WITH A SPOON, SCOOP OUT THE POTATO INTO THE BOWL WITH THE SOUR CREAM, BACON AND BUTTER. THE POTATOES WILL STILL BE VERY HOT. YOU WILL BE LEFT WITH POTATO SKINS. THEY ARE READY FOR THIS OH SO YUMMY FILLING WE'RE ABOUT TO BLEND.
YOU CAN'T SEE THE BACON AND OTHER INGREDIENTS BUT THEY ARE HIDING UNDER THE POTATO INNARDS....HEHEHE.
SINCE THE POTATOES ARE STILL HOT, USE A MASHER TO WORK EVERYTHING TOGETHER. ADD THE CREAM CHEESE. THE BUTTER WILL MELT, THE SOUR CREAM WILL COMBINE, AND THE CREAM CHEESE WILL WORK IN AND WON'T BE LUMPY. BUT, YOU HAVE TO DO THIS WHILE THE POTATOES ARE STILL HOT.
MY HUSBAND BUSTED OUT THE HAND MIXER BECAUSE MY ARM STARTED TO GET TIRED WITH THAT MANY POTATOES.
AT THIS POINT, WE MIXED IN THE LOWERY'S SEASONED SALT AND THE PEPPER.
MIX IN THE CHEESE.
TASTE TO MAKE SURE IT IS SEASONED TO YOUR LIKING. I THEN TOOK THE POTATO SHELLS AND FILLED THEM UP WITH THE OH SO CREAMY FILLING.

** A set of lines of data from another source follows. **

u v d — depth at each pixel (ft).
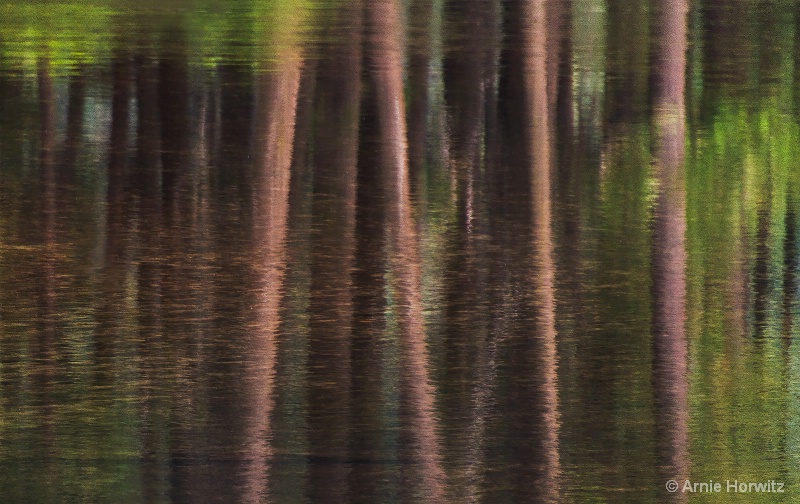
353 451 56.13
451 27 149.69
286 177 98.94
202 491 52.60
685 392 62.69
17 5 159.94
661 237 86.22
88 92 120.26
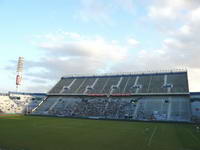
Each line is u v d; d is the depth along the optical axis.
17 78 121.12
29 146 26.23
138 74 110.75
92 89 106.50
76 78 122.75
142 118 78.56
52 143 28.69
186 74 100.31
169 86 92.94
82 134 38.81
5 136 34.00
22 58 122.62
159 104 84.94
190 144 29.80
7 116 86.25
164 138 35.16
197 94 89.50
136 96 94.38
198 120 70.06
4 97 114.50
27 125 52.72
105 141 31.39
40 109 100.12
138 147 27.02
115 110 87.38
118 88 101.88
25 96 120.12
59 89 113.62
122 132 42.94
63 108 97.19
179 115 75.50
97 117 85.25
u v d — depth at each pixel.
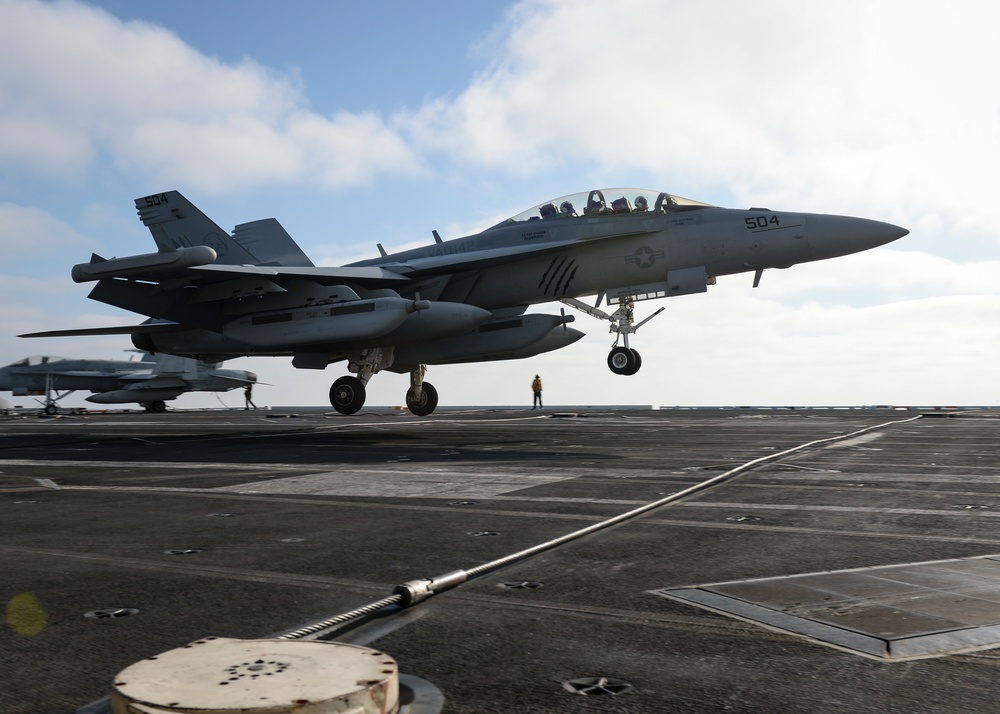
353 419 28.98
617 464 9.16
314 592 3.42
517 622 2.88
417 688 2.22
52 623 2.98
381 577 3.69
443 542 4.55
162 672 1.86
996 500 5.93
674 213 16.95
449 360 18.75
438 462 9.85
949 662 2.38
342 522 5.34
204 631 2.86
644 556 4.05
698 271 16.77
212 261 15.02
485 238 18.44
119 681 1.80
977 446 11.34
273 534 4.91
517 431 17.55
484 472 8.51
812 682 2.23
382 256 20.08
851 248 16.14
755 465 8.72
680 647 2.57
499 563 3.83
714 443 12.45
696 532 4.73
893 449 10.85
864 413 30.03
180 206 20.66
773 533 4.67
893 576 3.50
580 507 5.83
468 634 2.73
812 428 17.16
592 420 24.20
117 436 18.17
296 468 9.34
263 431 19.58
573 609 3.04
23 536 4.95
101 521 5.53
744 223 16.47
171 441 15.68
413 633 2.75
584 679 2.29
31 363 48.78
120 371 51.56
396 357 18.78
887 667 2.35
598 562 3.92
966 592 3.20
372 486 7.39
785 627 2.76
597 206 17.52
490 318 18.70
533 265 17.72
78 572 3.87
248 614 3.08
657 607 3.05
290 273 16.48
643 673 2.33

THEY ARE READY! YOU CAN BAKE THEM NOW, OR DO WHAT I DID AND WRAP THEM INDIVIDUALLY IN PLASTIC WRAP AND PUT THEM IN A FREEZER BAG. YOU CAN TAKE ONE, TWO, THREE, HOWEVER MANY YOU NEED AND POP THEM IN AN 350 DEGREE OVEN, SPRINKLE SOME MORE CHEESE ON THE TOP AND BAKE THEM FOR ABOUT 15 MINUTES.

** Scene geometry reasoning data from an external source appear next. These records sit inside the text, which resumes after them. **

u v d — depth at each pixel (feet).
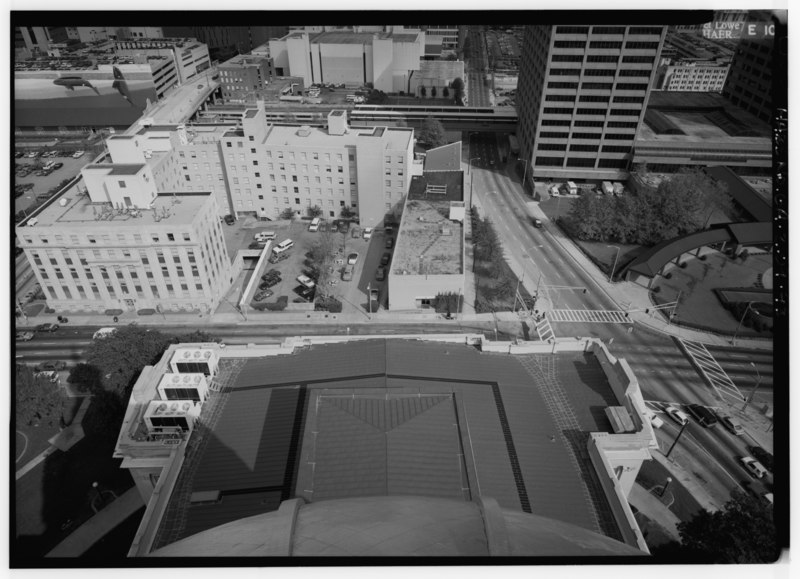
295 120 613.11
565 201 455.63
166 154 376.48
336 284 344.49
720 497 210.18
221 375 200.64
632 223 385.29
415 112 589.73
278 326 307.78
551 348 210.59
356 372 189.78
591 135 449.06
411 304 317.22
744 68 504.84
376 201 401.29
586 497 156.35
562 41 406.82
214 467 164.14
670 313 317.22
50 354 284.61
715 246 380.99
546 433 175.73
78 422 240.73
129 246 293.23
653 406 253.65
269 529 85.25
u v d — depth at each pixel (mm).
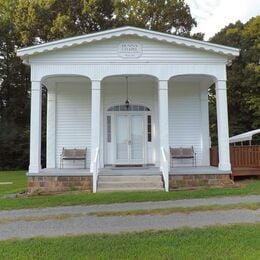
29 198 12492
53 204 11180
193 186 14422
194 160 18094
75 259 6266
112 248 6750
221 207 10008
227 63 15828
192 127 18328
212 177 14578
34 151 14695
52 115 18047
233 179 16250
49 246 6934
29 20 34531
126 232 7832
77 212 9969
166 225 8359
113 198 11664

MAKE AHEAD MEALS. WE HAD THESE THE OTHER NIGHT WITH STEAK, GREEN BEANS AND MUSHROOMS. BUT THE POINT IS, WHATEVER YOU HAVE FOR DINNER, THESE LOADED TWICE BAKED POTATOES WILL BE A GREAT ADDITION TO YOUR MEAL.